Problem:
In the exercise text on social justice, what work was Tim Wise doing at Tulane when he received a letter from Archbishop Tutu?
---------- Exercise text
The arc of the moral universe is long...

Friday in Black Kos, dopper0189 wrote about Congo and the 5.4 million people who have been killed since 1998 in the civil war going on there over coltan (used to make our cell phones and computers). In the comments section, a few of us were talking about what we do with this kind of information. For some of us, a worldwide view of things can result in compassion fatigue when we attempt to engage in the battle for social justice.

This is certainly something I struggle with and so it was interesting that after this conversation, I had a moment of "when the student is ready, the teacher will appear." That's because Friday night I decided to dig a little deeper into the words and work of Tim Wise. One of the first things I read was an article written by him several years ago titled The Threat of a Good Example: Reflections on Hope and Tenacity.

Wise starts out the article by talking about the power of a particular question he gets often when speaking to college students..."What's the point? Can you really make a difference? Why keep fighting against such incredible odds?" His response is to reflect on a letter he received from Archbishop Tutu for work he was doing at Tulane on divestiture in South Africa during apartheid. In that letter, Tutu said:

You do not do the things you do because others will necessarily join you in the doing of them, nor because they will ultimately prove successful. You do the things you do because the things you are doing are right.


Wise goes on to expound on these words.

Sometimes I think we both oversell and undersell the notion of fighting for social justice. Oversell in that we focus so much on "winning" the battle in which we're engaged, that we often create false hope, and when as often happens, victory is limited or not at all, those in whom we nurtured the hope feel spent, unable to rise again to the challenge.

Yet we undersell the work too, in that we often neglect to remind folks that there is redemption in struggle itself, and that "victory," though sought, is not the only point, and is never finally won anyway. Even when you succeed in obtaining a measure of justice, you're always forced to mobilize to defend that which you've won. There is no looming vacation. But there is redemption in struggle.
--------------------
---------- Information given
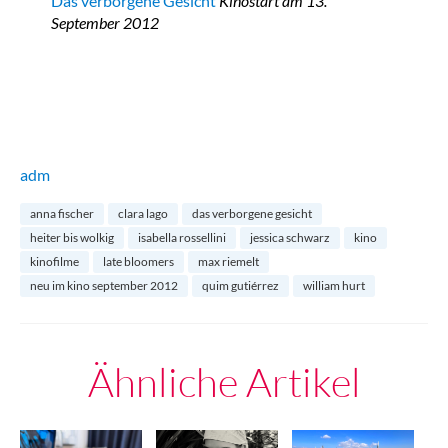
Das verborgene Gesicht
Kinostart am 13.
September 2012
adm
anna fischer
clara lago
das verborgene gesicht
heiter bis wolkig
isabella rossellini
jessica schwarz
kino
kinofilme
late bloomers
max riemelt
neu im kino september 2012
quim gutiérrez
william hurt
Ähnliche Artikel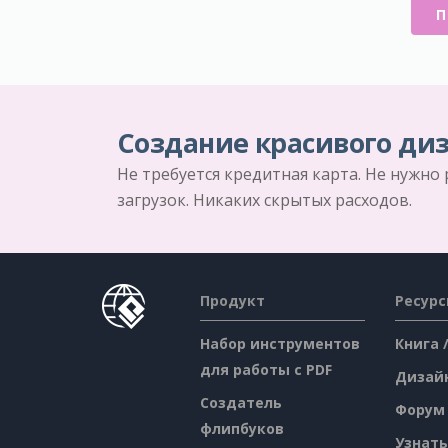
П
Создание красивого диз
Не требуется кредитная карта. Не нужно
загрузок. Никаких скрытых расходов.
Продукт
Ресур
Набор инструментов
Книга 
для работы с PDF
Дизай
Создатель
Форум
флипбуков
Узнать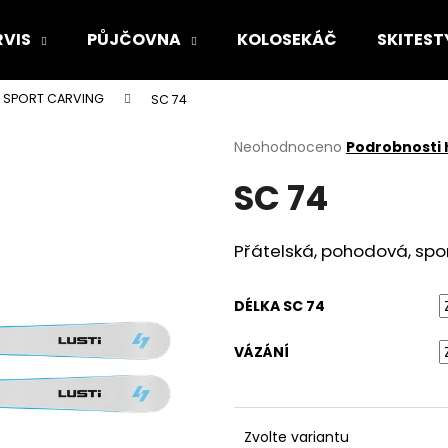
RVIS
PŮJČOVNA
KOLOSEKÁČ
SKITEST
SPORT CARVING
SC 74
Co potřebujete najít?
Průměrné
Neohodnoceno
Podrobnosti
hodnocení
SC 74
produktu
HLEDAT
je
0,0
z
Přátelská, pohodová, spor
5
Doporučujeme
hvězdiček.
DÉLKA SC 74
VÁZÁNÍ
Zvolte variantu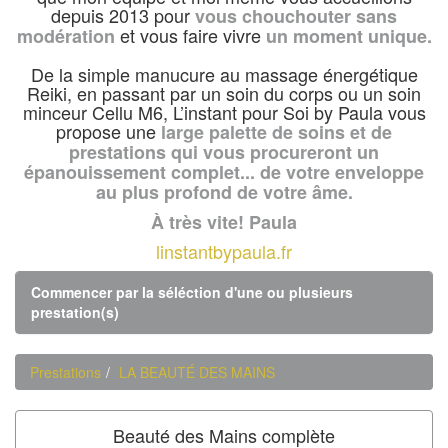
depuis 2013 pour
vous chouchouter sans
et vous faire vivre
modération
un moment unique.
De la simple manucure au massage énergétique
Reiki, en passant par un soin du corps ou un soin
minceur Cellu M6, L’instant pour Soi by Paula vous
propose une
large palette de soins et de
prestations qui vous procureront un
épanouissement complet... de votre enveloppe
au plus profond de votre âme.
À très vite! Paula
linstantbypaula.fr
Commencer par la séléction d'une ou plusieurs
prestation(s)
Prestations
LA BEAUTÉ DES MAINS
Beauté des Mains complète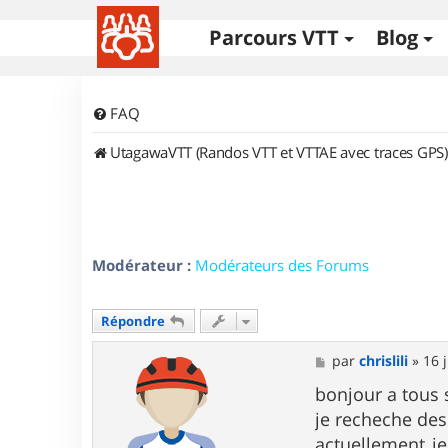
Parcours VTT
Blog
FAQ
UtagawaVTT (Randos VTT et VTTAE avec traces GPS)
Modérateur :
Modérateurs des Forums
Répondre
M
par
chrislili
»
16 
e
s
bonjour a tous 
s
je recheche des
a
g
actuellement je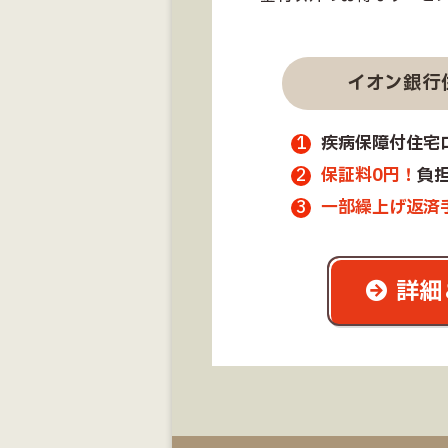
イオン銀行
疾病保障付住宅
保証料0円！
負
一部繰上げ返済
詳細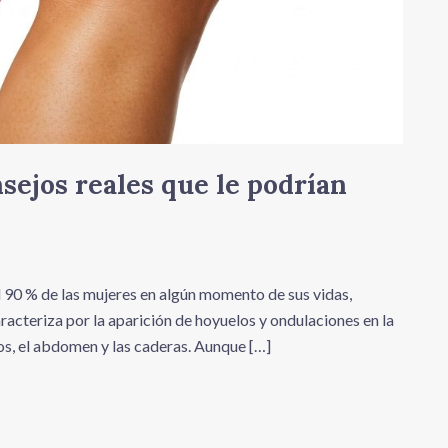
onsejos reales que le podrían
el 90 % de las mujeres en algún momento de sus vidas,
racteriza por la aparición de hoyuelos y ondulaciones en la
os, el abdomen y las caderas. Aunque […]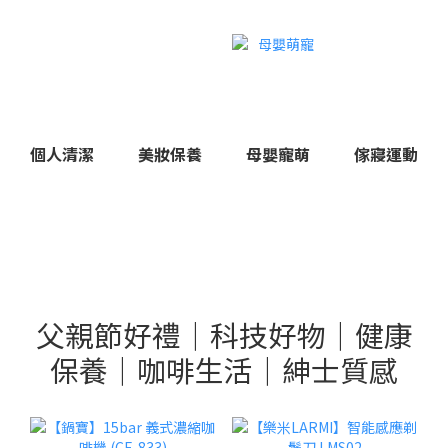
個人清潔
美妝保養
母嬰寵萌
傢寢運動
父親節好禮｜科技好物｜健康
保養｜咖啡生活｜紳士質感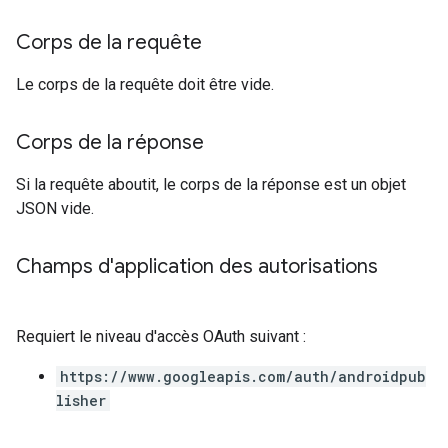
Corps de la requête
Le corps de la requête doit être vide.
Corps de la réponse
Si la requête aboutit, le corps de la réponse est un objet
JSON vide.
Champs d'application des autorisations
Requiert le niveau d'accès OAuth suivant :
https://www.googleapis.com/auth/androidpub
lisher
--------------------
---------- Information given
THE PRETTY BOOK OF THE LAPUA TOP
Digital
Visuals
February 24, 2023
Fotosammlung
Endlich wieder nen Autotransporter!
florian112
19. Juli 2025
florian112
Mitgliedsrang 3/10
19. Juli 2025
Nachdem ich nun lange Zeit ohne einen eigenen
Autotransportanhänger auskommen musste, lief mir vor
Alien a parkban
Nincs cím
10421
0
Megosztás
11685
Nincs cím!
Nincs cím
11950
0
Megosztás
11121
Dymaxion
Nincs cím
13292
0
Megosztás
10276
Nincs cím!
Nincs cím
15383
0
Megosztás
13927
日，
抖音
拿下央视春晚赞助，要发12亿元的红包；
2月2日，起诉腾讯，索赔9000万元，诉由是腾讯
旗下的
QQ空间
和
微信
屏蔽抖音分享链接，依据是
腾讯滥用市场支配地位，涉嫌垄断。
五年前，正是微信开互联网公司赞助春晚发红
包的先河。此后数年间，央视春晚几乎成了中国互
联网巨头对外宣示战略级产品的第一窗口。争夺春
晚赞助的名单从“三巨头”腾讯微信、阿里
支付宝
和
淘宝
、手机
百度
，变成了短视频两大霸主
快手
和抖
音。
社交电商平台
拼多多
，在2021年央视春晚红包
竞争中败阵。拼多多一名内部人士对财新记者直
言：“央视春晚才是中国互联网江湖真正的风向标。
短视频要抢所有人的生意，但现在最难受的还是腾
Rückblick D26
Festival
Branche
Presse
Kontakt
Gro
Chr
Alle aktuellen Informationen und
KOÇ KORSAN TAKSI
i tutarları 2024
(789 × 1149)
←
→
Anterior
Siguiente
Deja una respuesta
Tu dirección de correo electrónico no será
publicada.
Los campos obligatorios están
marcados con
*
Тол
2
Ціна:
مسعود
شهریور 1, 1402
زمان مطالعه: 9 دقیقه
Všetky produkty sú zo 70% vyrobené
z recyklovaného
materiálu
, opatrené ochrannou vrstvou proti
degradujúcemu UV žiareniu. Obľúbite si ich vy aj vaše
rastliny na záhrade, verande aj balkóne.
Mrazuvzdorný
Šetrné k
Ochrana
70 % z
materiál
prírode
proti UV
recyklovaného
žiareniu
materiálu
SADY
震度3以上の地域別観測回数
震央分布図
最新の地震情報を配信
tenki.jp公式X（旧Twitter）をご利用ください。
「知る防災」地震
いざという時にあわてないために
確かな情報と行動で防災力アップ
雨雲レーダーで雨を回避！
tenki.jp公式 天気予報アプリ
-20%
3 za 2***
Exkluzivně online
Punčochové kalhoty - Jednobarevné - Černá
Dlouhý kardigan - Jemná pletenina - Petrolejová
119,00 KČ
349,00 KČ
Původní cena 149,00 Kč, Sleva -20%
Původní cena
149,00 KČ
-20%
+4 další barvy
--------------------
Answer space:
Work on divestiture in South Africa during apartheid.